According to Biden’s directive, the Treasury Department, the Commerce Department, and other important departments would be required to write reports on “the future of money” and the role that cryptocurrencies will play.
Widespread regulation of the cryptocurrency market, which surpassed $3 trillion in November, is critical to maintaining US national security, financial stability, and competitiveness, as well as combating the rising threat of cybercrime, authorities said.
Analysts see the long-awaited executive order, which was first reported on Monday, as a harsh recognition of cryptocurrency’s rising importance and the possible consequences for the US and worldwide financial institutions.
One of its primary provisions requires the United States Government to study the technological infrastructure required for a prospective U.S. Central Bank Digital Currency (CBDC) – an electronic equivalent of dollar notes in your pocket.

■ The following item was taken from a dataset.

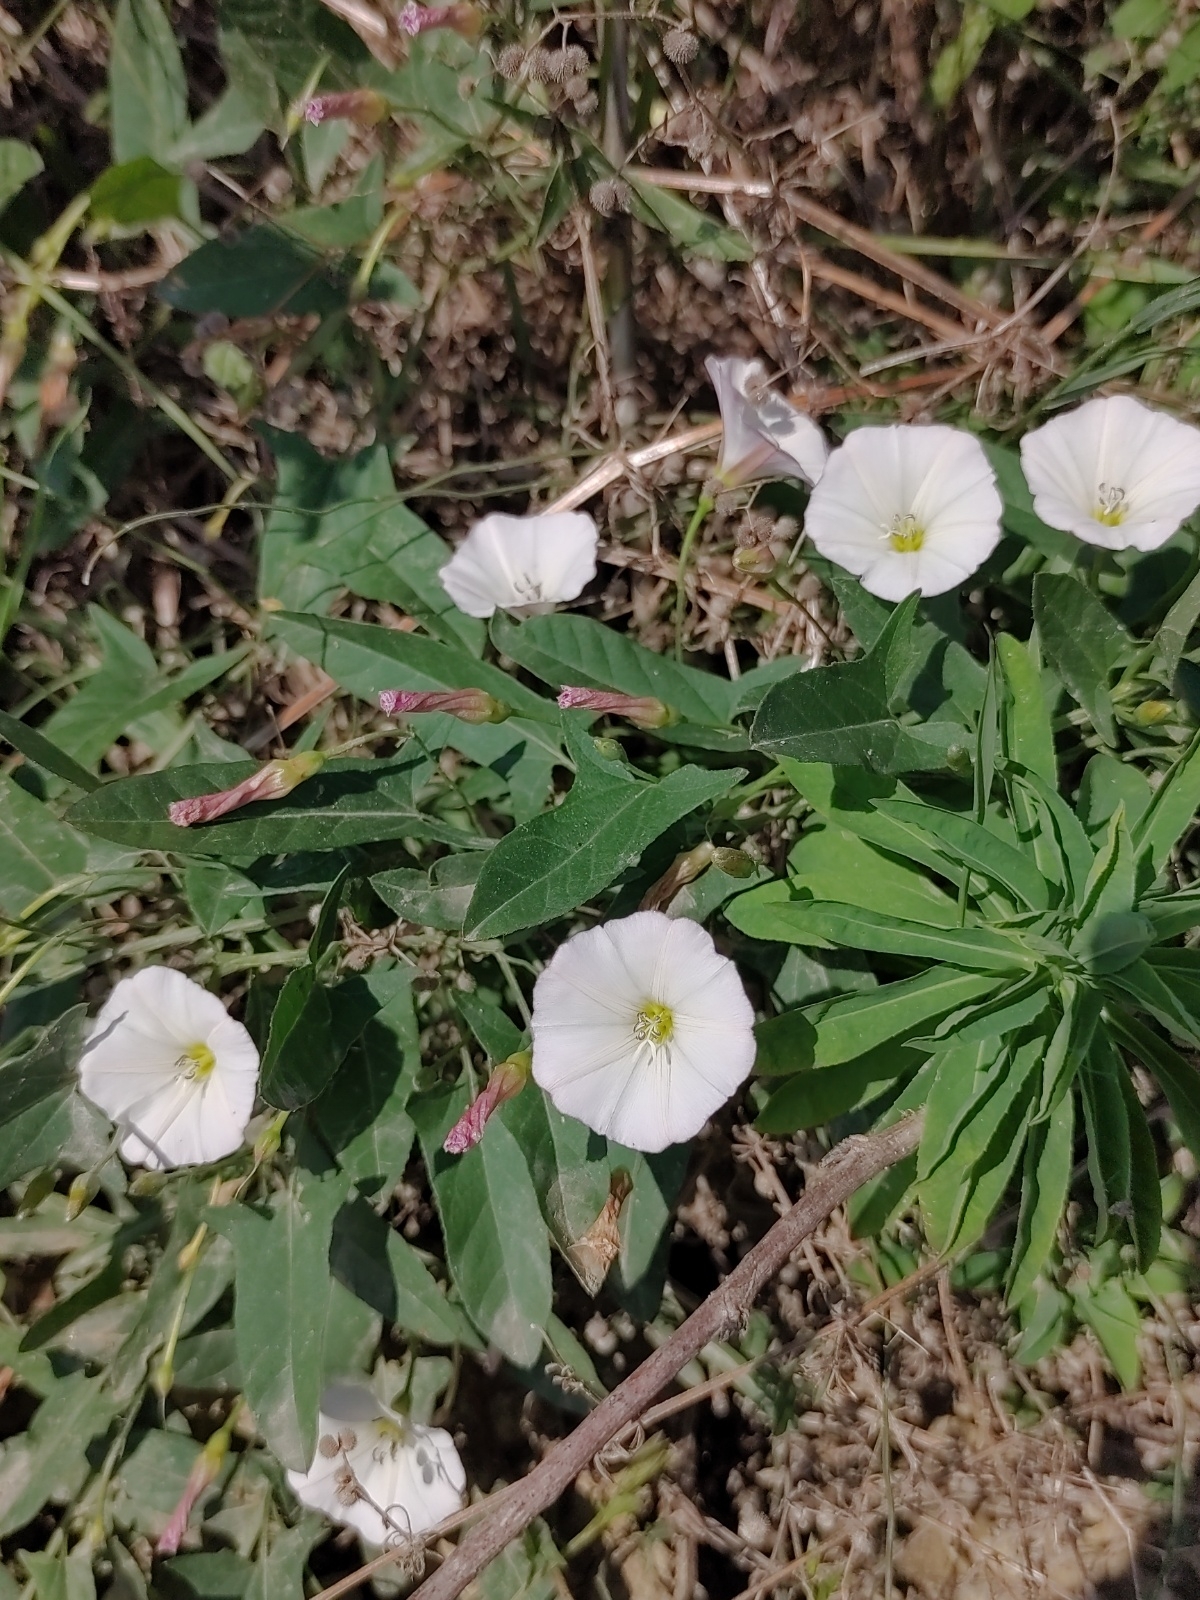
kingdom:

The Federal Reserve of the United States sent the topic of whether the country should adopt a digital currency to Congress in January, prompting analysts to estimate that such a project would take years.
However, one official stated that the United States will proceed with the development of a digital dollar, but with caution given the dollar’s status as the world’s principal reserve currency.
“We’ve got to be very, very deliberate about that analysis because the implications of our moving in this direction are profound for the country that issues the world’s primary reserve currency,” the official said.
The directive also pushes the Federal Reserve to maintain R&D initiatives.